Directions for the data below: repeat exactly the lines from the one with "som kan vara avgörande i terapeutiska samtal." through the one with "uw gebit. Tandplak", both included, and omit all pictures.

Saved entries
--------------------------------
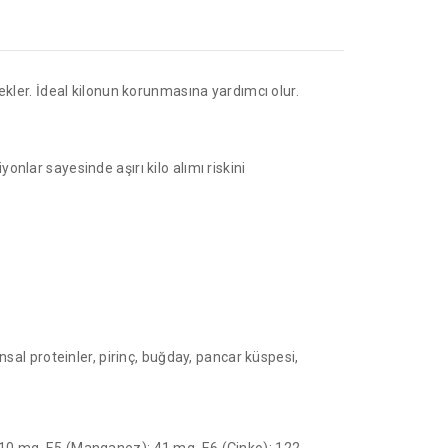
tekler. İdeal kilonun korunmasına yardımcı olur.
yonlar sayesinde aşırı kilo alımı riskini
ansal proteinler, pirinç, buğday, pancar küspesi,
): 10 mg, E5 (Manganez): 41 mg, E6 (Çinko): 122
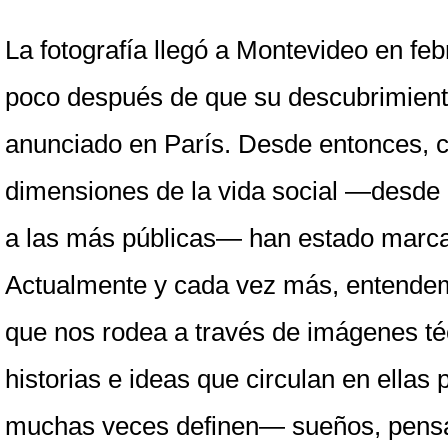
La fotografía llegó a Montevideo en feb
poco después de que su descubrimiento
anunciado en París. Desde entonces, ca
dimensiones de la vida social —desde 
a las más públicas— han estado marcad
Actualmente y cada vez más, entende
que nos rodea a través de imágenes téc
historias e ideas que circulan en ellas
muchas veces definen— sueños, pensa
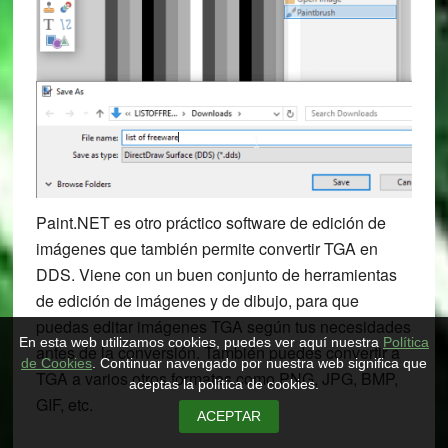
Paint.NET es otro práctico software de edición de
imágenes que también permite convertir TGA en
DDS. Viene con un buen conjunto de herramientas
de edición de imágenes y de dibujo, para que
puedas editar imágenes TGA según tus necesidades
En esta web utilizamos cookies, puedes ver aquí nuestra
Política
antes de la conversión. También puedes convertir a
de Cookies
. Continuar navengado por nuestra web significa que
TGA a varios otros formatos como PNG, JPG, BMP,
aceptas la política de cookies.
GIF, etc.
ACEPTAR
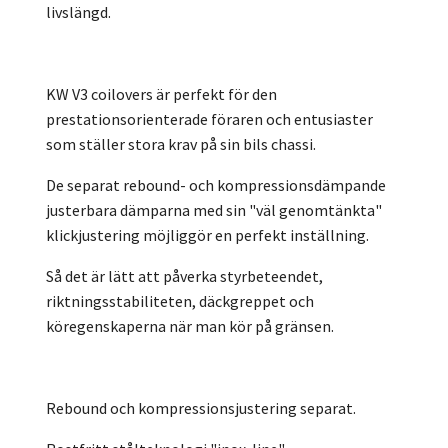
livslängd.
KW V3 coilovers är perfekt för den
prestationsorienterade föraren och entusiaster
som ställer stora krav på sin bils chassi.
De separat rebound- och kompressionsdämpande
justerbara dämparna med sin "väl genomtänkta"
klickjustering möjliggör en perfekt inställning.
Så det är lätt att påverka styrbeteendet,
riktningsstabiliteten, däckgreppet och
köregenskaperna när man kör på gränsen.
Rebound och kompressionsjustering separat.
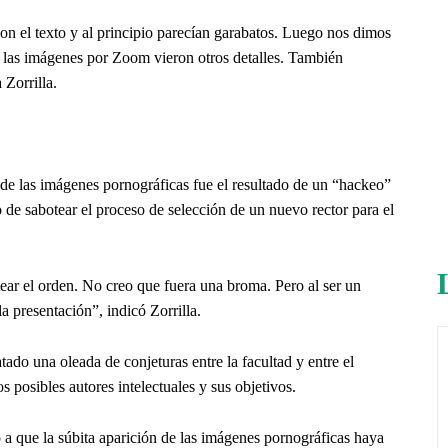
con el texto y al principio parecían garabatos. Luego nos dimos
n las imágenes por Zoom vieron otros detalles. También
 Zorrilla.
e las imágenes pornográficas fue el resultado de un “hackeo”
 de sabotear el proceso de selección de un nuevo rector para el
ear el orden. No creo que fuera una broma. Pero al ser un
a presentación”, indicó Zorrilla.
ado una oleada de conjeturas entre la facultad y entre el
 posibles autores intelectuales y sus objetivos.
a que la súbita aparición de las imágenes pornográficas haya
--------------------------------
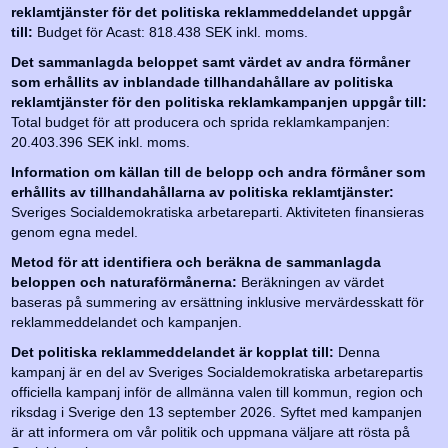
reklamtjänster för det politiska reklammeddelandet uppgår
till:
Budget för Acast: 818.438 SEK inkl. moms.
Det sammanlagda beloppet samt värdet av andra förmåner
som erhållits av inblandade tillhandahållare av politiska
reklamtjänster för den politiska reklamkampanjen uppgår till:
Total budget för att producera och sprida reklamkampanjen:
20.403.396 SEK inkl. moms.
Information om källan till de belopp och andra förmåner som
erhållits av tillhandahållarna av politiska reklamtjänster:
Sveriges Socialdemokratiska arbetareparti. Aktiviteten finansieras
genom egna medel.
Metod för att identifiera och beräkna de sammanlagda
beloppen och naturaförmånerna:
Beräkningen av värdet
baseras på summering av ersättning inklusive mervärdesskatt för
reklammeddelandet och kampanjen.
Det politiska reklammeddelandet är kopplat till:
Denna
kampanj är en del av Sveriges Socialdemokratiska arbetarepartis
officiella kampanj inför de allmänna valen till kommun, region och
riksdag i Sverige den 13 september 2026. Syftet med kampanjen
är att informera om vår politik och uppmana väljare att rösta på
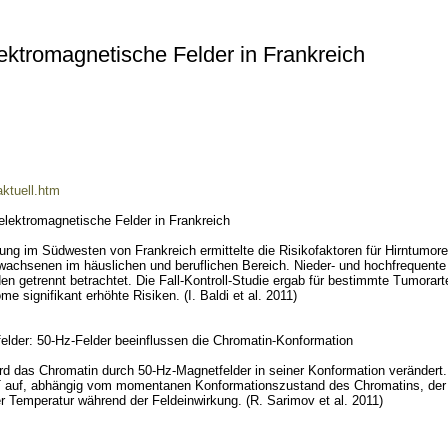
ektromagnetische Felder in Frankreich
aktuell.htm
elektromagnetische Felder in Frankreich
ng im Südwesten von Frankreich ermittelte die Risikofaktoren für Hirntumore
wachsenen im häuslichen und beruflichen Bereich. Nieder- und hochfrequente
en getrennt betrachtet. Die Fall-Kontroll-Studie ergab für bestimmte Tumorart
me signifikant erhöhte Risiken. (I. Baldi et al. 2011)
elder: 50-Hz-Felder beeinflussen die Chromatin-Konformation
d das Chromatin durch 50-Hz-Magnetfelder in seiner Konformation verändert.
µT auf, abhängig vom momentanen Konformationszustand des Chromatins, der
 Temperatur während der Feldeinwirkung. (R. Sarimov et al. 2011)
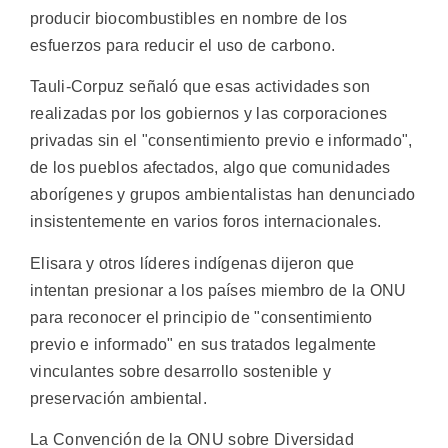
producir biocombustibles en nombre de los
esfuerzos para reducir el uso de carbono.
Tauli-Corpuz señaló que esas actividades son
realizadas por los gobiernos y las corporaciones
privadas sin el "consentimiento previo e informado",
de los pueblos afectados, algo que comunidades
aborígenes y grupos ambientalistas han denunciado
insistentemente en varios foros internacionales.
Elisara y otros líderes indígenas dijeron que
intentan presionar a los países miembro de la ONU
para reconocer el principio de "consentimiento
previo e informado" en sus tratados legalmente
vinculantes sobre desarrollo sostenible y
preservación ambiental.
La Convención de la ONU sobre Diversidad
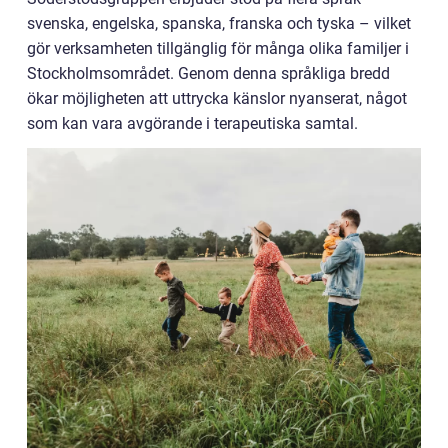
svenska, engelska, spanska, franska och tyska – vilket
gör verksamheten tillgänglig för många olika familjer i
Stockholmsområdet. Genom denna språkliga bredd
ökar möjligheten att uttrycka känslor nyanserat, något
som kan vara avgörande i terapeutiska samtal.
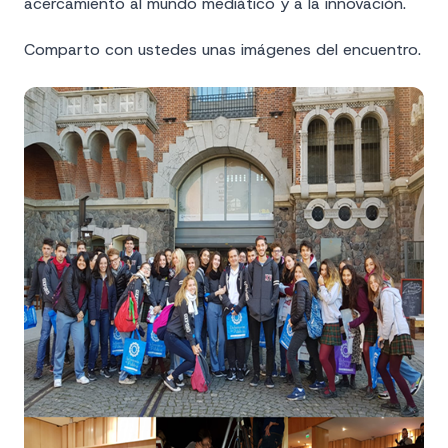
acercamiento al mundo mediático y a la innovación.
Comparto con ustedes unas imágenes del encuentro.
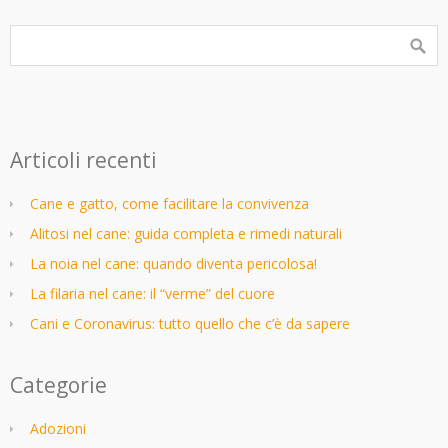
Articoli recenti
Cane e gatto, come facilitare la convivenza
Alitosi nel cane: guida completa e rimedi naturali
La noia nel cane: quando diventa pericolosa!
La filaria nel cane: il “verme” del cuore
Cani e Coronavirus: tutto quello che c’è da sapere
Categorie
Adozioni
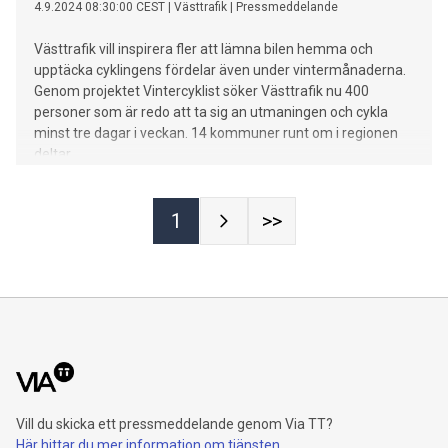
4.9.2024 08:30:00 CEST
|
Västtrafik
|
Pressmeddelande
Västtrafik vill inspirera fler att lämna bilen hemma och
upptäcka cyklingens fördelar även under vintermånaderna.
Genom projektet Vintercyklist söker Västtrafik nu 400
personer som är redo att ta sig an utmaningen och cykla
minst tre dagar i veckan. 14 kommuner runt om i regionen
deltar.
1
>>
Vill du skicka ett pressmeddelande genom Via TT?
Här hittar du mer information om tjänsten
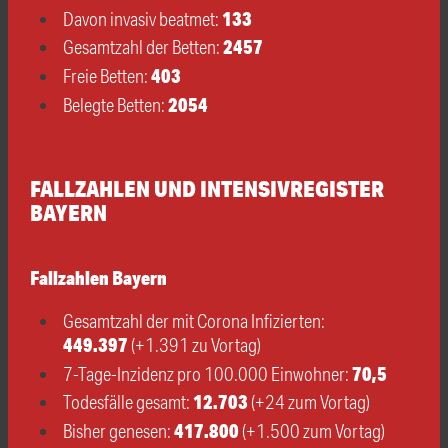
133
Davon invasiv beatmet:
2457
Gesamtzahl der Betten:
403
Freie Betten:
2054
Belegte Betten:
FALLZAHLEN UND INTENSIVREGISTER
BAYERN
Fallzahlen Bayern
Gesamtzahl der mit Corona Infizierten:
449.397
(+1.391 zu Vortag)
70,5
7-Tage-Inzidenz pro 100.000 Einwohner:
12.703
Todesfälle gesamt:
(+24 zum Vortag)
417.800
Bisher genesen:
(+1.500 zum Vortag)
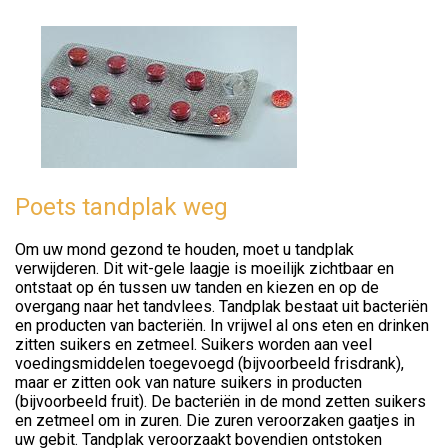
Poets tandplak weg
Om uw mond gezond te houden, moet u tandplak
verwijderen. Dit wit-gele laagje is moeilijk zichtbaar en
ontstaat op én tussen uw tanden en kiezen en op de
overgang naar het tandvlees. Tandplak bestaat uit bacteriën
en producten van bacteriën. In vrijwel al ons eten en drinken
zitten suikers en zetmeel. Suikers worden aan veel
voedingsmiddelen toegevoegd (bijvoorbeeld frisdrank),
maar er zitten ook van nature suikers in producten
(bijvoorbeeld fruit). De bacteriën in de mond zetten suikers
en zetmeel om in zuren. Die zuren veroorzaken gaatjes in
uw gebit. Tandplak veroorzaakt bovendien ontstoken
--------------------------------
*Exercise solution*:
som kan vara avgörande i terapeutiska samtal.
acercamiento al mundo mediático y a la innovación.
Comparto con ustedes unas imágenes del encuentro.
Articoli recenti
Cane e gatto, come facilitare la convivenza
Alitosi nel cane: guida completa e rimedi naturali
La noia nel cane: quando diventa pericolosa!
La filaria nel cane: il “verme” del cuore
Cani e Coronavirus: tutto quello che c’è da sapere
Categorie
Adozioni
4.9.2024 08:30:00 CEST
|
Västtrafik
|
Pressmeddelande
Västtrafik vill inspirera fler att lämna bilen hemma och
upptäcka cyklingens fördelar även under vintermånaderna.
Genom projektet Vintercyklist söker Västtrafik nu 400
personer som är redo att ta sig an utmaningen och cykla
minst tre dagar i veckan. 14 kommuner runt om i regionen
deltar.
1
>>
Vill du skicka ett pressmeddelande genom Via TT?
Här hittar du mer information om tjänsten
133
Davon invasiv beatmet:
2457
Gesamtzahl der Betten:
403
Freie Betten:
2054
Belegte Betten:
FALLZAHLEN UND INTENSIVREGISTER
BAYERN
Fallzahlen Bayern
Gesamtzahl der mit Corona Infizierten:
449.397
(+1.391 zu Vortag)
70,5
7-Tage-Inzidenz pro 100.000 Einwohner:
12.703
Todesfälle gesamt:
(+24 zum Vortag)
417.800
Bisher genesen:
(+1.500 zum Vortag)
Poets tandplak weg
Om uw mond gezond te houden, moet u tandplak
verwijderen. Dit wit-gele laagje is moeilijk zichtbaar en
ontstaat op én tussen uw tanden en kiezen en op de
overgang naar het tandvlees. Tandplak bestaat uit bacteriën
en producten van bacteriën. In vrijwel al ons eten en drinken
zitten suikers en zetmeel. Suikers worden aan veel
voedingsmiddelen toegevoegd (bijvoorbeeld frisdrank),
maar er zitten ook van nature suikers in producten
(bijvoorbeeld fruit). De bacteriën in de mond zetten suikers
en zetmeel om in zuren. Die zuren veroorzaken gaatjes in
uw gebit. Tandplak veroorzaakt bovendien ontstoken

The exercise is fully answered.